How to complete this task :: Among the records, which lines include "StopAllWorkflowTemplates"? List them.

○ ○ ○

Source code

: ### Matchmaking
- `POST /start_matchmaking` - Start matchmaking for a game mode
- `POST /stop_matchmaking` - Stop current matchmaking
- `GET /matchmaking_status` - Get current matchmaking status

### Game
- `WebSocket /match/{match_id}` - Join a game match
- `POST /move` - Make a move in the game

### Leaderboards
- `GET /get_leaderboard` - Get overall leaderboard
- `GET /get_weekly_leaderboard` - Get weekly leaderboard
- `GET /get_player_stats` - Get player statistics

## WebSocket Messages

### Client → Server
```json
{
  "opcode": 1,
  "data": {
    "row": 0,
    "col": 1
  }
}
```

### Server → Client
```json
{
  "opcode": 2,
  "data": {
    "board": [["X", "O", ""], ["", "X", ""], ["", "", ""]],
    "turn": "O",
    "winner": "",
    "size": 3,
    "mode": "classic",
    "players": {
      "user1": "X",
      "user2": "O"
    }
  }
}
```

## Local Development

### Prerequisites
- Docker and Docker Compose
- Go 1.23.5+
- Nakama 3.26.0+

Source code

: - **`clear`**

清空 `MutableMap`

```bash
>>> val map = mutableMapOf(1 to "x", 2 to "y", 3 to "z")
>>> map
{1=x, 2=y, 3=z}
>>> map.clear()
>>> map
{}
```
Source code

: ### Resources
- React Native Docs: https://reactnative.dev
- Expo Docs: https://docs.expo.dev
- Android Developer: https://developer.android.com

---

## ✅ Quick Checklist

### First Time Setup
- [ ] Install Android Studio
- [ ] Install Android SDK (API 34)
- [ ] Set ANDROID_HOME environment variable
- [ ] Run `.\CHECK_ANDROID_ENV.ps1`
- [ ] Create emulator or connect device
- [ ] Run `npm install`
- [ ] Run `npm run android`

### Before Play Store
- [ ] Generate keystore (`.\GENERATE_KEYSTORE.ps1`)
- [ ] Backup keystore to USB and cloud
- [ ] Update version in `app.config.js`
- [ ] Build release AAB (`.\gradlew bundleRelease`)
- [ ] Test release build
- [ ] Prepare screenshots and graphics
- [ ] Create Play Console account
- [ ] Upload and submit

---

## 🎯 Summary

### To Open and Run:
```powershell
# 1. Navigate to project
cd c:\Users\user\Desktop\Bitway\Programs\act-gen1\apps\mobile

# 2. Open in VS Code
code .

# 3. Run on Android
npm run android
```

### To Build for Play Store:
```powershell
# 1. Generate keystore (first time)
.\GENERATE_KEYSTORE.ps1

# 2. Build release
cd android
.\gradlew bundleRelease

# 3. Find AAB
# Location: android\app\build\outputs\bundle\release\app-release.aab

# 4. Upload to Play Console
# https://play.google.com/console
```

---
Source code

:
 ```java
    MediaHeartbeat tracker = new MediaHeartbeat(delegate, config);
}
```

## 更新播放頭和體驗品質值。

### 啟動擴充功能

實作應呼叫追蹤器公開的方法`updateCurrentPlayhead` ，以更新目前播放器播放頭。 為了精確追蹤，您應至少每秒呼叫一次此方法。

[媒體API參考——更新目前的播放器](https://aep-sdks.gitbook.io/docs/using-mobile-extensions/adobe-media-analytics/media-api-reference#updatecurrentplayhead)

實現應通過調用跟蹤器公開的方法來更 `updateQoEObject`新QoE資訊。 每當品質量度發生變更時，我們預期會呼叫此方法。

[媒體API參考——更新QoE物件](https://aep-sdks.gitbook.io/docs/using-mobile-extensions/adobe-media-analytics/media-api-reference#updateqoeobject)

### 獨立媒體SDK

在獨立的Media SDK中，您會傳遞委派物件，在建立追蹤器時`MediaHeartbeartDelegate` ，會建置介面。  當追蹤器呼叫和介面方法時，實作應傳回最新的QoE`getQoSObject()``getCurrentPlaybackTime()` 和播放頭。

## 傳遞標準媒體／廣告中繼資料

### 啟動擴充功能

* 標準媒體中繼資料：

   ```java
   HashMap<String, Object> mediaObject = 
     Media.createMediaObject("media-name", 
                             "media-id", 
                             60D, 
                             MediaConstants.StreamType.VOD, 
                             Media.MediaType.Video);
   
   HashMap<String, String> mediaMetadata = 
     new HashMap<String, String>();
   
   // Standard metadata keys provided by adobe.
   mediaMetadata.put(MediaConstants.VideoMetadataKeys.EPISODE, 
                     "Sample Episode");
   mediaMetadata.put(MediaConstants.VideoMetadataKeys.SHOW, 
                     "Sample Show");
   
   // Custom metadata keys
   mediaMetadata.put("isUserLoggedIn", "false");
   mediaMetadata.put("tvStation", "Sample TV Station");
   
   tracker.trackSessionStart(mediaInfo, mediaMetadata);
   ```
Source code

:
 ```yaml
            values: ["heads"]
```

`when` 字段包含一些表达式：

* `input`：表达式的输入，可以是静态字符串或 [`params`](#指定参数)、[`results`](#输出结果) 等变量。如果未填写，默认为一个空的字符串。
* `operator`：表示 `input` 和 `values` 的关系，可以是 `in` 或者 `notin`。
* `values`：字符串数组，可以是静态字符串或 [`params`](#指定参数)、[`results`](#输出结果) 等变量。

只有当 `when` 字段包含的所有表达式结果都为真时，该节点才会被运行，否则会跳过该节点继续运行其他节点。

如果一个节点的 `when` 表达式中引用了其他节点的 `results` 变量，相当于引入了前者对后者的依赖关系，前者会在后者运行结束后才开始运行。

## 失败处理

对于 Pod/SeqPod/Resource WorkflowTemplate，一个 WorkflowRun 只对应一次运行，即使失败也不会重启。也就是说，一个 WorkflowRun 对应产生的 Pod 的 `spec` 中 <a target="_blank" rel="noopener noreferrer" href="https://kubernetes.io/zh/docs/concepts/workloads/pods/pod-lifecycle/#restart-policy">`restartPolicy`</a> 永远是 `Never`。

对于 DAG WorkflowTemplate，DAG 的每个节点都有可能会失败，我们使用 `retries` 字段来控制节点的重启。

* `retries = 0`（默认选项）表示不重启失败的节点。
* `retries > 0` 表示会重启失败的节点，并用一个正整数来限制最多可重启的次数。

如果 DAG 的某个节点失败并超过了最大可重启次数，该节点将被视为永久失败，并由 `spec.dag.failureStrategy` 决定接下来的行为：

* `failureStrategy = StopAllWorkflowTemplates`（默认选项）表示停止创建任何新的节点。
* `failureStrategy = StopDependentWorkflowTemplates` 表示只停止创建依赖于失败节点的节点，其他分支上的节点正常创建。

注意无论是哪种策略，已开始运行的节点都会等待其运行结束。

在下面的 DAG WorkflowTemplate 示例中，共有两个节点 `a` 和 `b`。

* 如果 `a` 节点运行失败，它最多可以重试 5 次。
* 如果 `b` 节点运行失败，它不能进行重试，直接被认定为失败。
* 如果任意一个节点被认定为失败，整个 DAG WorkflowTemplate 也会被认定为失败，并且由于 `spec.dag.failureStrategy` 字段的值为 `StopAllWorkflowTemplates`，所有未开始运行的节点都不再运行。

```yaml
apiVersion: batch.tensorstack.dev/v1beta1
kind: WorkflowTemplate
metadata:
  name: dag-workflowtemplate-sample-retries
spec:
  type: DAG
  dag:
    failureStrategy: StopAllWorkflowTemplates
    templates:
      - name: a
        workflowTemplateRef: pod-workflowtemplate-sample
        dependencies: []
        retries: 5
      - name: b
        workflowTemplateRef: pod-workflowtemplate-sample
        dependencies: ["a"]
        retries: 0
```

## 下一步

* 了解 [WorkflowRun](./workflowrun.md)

○ ○ ○

Result of this exercise ::
* `failureStrategy = StopAllWorkflowTemplates`（默认选项）表示停止创建任何新的节点。
* 如果任意一个节点被认定为失败，整个 DAG WorkflowTemplate 也会被认定为失败，并且由于 `spec.dag.failureStrategy` 字段的值为 `StopAllWorkflowTemplates`，所有未开始运行的节点都不再运行。
    failureStrategy: StopAllWorkflowTemplates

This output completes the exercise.